What you have to do: Repeat the lines below word for word, starting with the line that contains "Reading left to" and going on through the line that contains "The Bus_0 slice".

Provided information:
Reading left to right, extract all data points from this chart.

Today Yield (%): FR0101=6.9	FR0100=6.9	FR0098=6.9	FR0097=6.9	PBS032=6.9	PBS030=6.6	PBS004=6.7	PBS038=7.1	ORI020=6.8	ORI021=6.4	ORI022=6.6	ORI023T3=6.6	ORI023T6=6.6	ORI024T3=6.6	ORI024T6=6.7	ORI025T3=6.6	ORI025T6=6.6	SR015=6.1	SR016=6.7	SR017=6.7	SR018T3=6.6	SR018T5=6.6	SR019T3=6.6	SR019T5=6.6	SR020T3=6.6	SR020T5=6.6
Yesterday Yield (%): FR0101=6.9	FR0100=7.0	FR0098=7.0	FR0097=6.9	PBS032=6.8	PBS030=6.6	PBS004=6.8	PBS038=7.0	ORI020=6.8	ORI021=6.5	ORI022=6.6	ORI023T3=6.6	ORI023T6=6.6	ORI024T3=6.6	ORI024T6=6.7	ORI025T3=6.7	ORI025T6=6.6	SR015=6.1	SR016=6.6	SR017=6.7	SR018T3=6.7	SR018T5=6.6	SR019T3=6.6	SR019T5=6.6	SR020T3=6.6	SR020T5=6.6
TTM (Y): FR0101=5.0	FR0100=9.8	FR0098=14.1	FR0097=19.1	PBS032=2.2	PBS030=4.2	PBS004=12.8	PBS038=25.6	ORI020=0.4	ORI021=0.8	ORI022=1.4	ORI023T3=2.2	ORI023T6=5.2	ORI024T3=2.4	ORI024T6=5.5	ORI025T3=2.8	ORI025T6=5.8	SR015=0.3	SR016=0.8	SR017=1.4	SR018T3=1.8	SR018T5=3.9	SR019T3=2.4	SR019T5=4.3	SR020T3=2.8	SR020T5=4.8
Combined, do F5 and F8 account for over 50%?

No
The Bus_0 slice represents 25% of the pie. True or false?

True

---

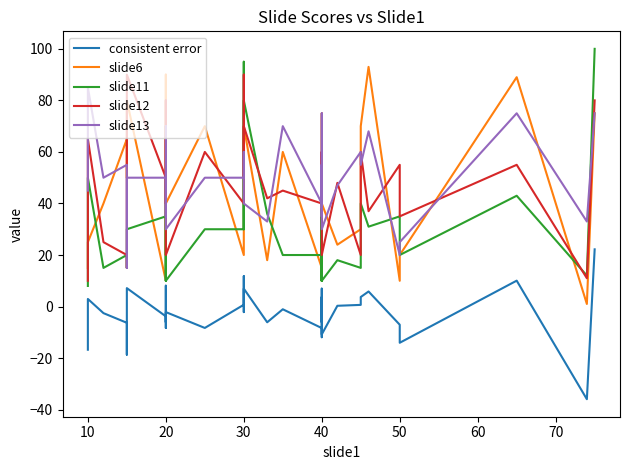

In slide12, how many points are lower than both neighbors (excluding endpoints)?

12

Exercise output:
Reading left to right, extract all data points from this chart.

Today Yield (%): FR0101=6.9	FR0100=6.9	FR0098=6.9	FR0097=6.9	PBS032=6.9	PBS030=6.6	PBS004=6.7	PBS038=7.1	ORI020=6.8	ORI021=6.4	ORI022=6.6	ORI023T3=6.6	ORI023T6=6.6	ORI024T3=6.6	ORI024T6=6.7	ORI025T3=6.6	ORI025T6=6.6	SR015=6.1	SR016=6.7	SR017=6.7	SR018T3=6.6	SR018T5=6.6	SR019T3=6.6	SR019T5=6.6	SR020T3=6.6	SR020T5=6.6
Yesterday Yield (%): FR0101=6.9	FR0100=7.0	FR0098=7.0	FR0097=6.9	PBS032=6.8	PBS030=6.6	PBS004=6.8	PBS038=7.0	ORI020=6.8	ORI021=6.5	ORI022=6.6	ORI023T3=6.6	ORI023T6=6.6	ORI024T3=6.6	ORI024T6=6.7	ORI025T3=6.7	ORI025T6=6.6	SR015=6.1	SR016=6.6	SR017=6.7	SR018T3=6.7	SR018T5=6.6	SR019T3=6.6	SR019T5=6.6	SR020T3=6.6	SR020T5=6.6
TTM (Y): FR0101=5.0	FR0100=9.8	FR0098=14.1	FR0097=19.1	PBS032=2.2	PBS030=4.2	PBS004=12.8	PBS038=25.6	ORI020=0.4	ORI021=0.8	ORI022=1.4	ORI023T3=2.2	ORI023T6=5.2	ORI024T3=2.4	ORI024T6=5.5	ORI025T3=2.8	ORI025T6=5.8	SR015=0.3	SR016=0.8	SR017=1.4	SR018T3=1.8	SR018T5=3.9	SR019T3=2.4	SR019T5=4.3	SR020T3=2.8	SR020T5=4.8
Combined, do F5 and F8 account for over 50%?

No
The Bus_0 slice represents 25% of the pie. True or false?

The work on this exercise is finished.